[SUPPLIED TEXT]

^^^^

Power Law



In [ ]:

    
import numpy as np
import numpy.random as rnd
import numpy.linalg as la

import matplotlib.pyplot as plt
%matplotlib inline

## Stop wit hthis nonsense already!
# plt.xkcd() <- this must not be overused!
plt.style.use( "ggplot" )

Generating Power Law Distribution

So, the pdf of the power law distribution is $$ p(x) = Cx^{-\alpha}\text{, } $$ where $C$ is normalization constant and $\alpha>0$ is called as exponent of the distribution.

From the lecture we know that (unless seminar starts before. If it is so, let's derive...)$$C = \frac{\alpha - 1}{x_{\text{min}}^{- \alpha + 1}}.$$ Let's try to generate power law random variable (and pretend we don't know np.pareto() ).

EXERCISE 1

The first step is to derive cdf for powel law: $F(x) = P(X \leq x)$

$$ F(x) = 1 - \int_{x}^\infty p(t) dt$$

(here some random student goes to the whiteboard...)



In [ ]:

    
numStud = 10
print 'Student {0:2.0f} is going to the whiteboard'.format(np.round(rnd.random()*(numStud-1) + 1))

^^^^

[WORK REQUEST 1]
Name every module the power law notebook imports.
The power law notebook and the records have no connection to each other.

[GIVEN ENTRIES]
^^^^

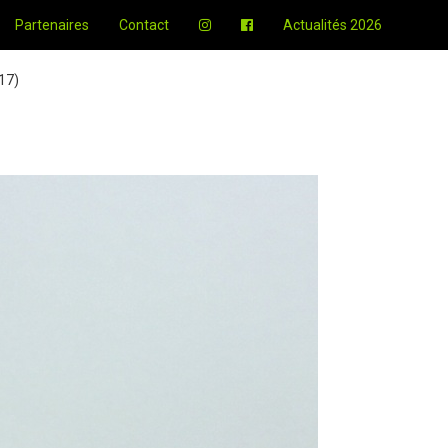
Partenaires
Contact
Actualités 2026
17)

^^^^

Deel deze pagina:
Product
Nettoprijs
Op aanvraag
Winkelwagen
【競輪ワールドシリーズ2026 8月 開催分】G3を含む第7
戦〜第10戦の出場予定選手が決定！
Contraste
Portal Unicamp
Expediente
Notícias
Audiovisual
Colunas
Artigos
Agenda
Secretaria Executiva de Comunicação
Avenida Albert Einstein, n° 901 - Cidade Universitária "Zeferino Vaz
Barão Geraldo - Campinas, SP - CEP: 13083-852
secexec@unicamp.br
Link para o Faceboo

^^^^

[WORK REQUEST 2]
Gather every line of the records that contains the string "Geraldo", matching case exactly.

[WRITTEN REPLY 1]
numpy
numpy.random
numpy.linalg
matplotlib.pyplot

[WRITTEN REPLY 2]
Barão Geraldo - Campinas, SP - CEP: 13083-852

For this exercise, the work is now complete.